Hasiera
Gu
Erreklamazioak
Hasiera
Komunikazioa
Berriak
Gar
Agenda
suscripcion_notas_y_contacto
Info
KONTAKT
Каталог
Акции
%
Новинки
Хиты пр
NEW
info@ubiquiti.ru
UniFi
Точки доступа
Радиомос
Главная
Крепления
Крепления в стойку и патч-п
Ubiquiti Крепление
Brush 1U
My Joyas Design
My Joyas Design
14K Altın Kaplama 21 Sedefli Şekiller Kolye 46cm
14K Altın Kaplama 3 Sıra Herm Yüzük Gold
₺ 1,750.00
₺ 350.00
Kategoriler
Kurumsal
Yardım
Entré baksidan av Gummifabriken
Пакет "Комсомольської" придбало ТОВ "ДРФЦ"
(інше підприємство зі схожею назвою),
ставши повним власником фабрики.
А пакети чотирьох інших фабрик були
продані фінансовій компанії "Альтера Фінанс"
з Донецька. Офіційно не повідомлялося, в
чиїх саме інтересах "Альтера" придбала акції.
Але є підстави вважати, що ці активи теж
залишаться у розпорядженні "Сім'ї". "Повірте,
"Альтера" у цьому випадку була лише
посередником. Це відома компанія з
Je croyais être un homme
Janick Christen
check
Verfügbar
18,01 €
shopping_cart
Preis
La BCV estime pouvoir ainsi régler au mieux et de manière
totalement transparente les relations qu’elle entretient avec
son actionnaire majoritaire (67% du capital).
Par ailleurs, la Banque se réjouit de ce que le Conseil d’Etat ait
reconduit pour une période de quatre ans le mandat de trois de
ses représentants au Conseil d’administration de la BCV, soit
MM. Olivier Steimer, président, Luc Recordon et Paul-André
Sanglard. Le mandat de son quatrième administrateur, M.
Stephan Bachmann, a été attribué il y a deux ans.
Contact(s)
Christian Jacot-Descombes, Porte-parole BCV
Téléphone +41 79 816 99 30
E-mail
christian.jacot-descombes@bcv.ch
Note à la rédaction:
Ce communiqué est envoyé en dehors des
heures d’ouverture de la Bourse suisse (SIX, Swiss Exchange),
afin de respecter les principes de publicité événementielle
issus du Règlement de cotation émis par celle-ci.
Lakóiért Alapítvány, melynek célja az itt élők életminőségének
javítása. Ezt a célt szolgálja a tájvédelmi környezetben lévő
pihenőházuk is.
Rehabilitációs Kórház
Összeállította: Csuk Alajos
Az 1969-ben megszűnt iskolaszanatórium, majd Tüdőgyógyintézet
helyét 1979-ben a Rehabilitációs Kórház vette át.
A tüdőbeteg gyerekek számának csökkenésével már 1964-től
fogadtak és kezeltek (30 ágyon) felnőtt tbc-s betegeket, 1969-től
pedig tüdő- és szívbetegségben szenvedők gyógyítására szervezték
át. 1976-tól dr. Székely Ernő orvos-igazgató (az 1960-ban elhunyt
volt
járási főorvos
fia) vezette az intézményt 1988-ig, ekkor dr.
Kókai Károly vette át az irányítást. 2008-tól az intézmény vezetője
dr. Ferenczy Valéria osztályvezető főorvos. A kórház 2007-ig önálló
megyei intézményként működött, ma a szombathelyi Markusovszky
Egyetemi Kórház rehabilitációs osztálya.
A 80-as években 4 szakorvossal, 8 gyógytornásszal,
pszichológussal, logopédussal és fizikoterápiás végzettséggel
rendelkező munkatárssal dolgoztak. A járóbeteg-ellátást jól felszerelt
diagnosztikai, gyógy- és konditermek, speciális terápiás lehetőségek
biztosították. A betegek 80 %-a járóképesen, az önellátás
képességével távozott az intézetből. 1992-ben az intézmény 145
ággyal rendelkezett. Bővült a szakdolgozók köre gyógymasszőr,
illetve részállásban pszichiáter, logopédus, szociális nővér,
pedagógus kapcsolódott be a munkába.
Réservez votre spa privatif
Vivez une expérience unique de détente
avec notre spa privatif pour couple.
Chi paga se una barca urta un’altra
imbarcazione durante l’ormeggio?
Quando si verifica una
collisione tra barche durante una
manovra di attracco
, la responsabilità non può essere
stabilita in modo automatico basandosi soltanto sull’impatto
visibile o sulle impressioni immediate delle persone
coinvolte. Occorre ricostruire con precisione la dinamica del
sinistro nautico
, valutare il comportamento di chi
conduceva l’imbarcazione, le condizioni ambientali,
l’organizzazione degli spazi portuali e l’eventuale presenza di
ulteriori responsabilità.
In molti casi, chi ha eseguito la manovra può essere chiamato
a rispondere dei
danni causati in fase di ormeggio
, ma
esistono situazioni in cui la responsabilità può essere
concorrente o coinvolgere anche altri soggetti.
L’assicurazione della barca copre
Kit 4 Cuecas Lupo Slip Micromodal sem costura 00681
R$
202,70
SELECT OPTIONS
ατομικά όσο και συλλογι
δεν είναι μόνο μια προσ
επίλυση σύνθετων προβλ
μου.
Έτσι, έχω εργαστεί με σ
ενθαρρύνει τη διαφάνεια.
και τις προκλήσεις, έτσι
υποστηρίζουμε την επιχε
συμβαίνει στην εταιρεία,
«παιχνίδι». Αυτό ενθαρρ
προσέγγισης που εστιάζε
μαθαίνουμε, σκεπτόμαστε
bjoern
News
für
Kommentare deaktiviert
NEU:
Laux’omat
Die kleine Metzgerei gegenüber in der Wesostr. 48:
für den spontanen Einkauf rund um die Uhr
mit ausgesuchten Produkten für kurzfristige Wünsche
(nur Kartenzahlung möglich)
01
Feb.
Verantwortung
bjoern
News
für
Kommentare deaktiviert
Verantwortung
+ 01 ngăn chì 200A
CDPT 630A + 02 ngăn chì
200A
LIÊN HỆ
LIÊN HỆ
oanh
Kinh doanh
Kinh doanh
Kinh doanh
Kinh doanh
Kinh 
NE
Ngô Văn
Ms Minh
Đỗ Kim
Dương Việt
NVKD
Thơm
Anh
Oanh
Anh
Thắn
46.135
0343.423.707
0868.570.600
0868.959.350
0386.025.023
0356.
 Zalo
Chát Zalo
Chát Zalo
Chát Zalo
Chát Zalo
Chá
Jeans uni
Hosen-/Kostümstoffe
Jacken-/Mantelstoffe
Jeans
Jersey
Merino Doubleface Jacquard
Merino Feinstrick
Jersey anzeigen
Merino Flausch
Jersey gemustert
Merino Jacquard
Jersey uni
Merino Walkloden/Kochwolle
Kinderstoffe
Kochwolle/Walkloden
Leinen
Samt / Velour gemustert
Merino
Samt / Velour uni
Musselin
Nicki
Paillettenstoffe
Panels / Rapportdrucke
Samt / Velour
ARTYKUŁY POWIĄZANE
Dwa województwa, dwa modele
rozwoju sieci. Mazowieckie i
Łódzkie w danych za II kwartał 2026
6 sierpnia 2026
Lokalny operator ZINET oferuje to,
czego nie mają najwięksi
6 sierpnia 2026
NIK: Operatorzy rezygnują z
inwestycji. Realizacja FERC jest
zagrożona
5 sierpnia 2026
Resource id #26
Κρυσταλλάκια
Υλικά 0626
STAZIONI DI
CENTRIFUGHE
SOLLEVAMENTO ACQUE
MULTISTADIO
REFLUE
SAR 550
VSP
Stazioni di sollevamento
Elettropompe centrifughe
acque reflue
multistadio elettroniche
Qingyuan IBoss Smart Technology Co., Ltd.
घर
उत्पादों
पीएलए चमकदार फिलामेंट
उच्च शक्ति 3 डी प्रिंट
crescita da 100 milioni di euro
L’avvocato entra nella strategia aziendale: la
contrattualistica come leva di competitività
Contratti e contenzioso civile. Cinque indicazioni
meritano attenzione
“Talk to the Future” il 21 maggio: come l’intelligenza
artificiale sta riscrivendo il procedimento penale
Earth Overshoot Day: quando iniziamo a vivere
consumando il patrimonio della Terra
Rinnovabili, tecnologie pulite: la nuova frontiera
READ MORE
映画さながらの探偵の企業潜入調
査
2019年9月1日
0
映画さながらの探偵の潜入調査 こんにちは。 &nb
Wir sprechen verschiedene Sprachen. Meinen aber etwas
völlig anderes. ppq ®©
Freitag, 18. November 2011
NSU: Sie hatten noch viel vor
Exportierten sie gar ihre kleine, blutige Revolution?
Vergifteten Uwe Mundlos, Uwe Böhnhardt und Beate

::::::

Required action
Your task is to reproduce exactly the lines that begin with the one containing "völlig anderes. ppq ®©" and continue to the end of the data, both ends included.

Response
völlig anderes. ppq ®©
Freitag, 18. November 2011
NSU: Sie hatten noch viel vor
Exportierten sie gar ihre kleine, blutige Revolution?
Vergifteten Uwe Mundlos, Uwe Böhnhardt und Beate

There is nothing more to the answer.